**TEXT FOR ANALYSIS:**
=== Section Start ===

KakaoBank's headquarters in Seongnam, Gyeonggi Province, is seen in this August file photo. Yonhap
By Park Jae-hyuk
KakaoBank's profit per employee during the first three quarters of this year reached 280 million won ($236,000), while the average for that at the nation's five largest commercial banks during the same period stood at 187 million won, their regulatory filings showed Sunday.
Profit per employee has been widely used to measure labor productivity in the banking industry. Some market insiders therefore are interpreting the result as proof that the internet-only bank's employees are more productive than workers at Korea's top five commercial banks ― KB Kookmin, Shinhan, Hana, Woori and NongHyup.
By bank, Hana's profit per employee was 207 million won, followed by Shinhan at 190 million won, KB with 183 million won, Woori at 179 million won and NongHyup, 176 million won.
Until the first three quarters of last year, their average profit per employee was 171 million won, higher than that of the internet-only bank's 163 million won. Back then, Woori was the only domestic commercial bank that showed a lower figure than KakaoBank.

=== Section End ===

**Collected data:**
=== Section Start ===

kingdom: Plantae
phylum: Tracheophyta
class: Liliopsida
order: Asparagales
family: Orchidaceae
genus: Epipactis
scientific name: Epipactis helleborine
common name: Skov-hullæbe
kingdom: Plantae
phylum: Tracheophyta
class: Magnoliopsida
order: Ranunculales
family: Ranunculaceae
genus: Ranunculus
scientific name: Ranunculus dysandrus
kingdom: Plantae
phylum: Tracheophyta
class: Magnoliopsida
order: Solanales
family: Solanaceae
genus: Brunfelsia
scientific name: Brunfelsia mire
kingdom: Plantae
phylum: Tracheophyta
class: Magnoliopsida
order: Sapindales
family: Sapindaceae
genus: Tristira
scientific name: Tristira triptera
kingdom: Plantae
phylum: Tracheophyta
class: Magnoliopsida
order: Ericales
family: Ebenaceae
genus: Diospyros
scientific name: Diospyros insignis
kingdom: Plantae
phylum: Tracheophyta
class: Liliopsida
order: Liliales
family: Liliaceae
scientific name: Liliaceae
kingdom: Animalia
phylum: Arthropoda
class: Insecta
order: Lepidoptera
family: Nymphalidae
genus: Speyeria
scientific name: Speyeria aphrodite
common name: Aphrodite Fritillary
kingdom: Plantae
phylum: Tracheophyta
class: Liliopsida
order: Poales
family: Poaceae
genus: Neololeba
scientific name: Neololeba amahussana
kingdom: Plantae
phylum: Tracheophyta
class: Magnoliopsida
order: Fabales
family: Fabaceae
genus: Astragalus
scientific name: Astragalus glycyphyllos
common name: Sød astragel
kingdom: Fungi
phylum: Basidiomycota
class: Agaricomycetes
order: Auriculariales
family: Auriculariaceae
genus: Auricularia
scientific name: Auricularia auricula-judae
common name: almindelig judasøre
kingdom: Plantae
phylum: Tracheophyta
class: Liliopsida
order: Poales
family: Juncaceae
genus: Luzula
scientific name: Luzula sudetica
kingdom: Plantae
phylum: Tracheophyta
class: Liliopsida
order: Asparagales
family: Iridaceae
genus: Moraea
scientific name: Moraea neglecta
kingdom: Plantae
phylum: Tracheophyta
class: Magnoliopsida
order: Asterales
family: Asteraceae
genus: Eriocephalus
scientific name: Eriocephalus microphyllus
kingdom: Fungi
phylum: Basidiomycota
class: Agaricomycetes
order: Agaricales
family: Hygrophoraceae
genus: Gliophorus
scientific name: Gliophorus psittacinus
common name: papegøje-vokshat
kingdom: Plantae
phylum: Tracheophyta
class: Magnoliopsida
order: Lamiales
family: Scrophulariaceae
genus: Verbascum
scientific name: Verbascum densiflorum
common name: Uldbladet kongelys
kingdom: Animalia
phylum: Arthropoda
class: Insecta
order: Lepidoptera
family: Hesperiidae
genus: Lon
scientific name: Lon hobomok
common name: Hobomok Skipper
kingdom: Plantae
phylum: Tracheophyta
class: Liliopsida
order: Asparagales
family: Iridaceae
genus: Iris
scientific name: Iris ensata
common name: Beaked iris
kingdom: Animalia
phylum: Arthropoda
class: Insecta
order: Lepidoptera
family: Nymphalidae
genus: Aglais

=== Section End ===

**TASK GOAL:**
In the article on KakaoBank's profit per employee, which bank had the highest profit per employee among the five largest commercial banks in the first three quarters of this year?

**SOLVED PROBLEM:**
Hana, at 207 million won per employee.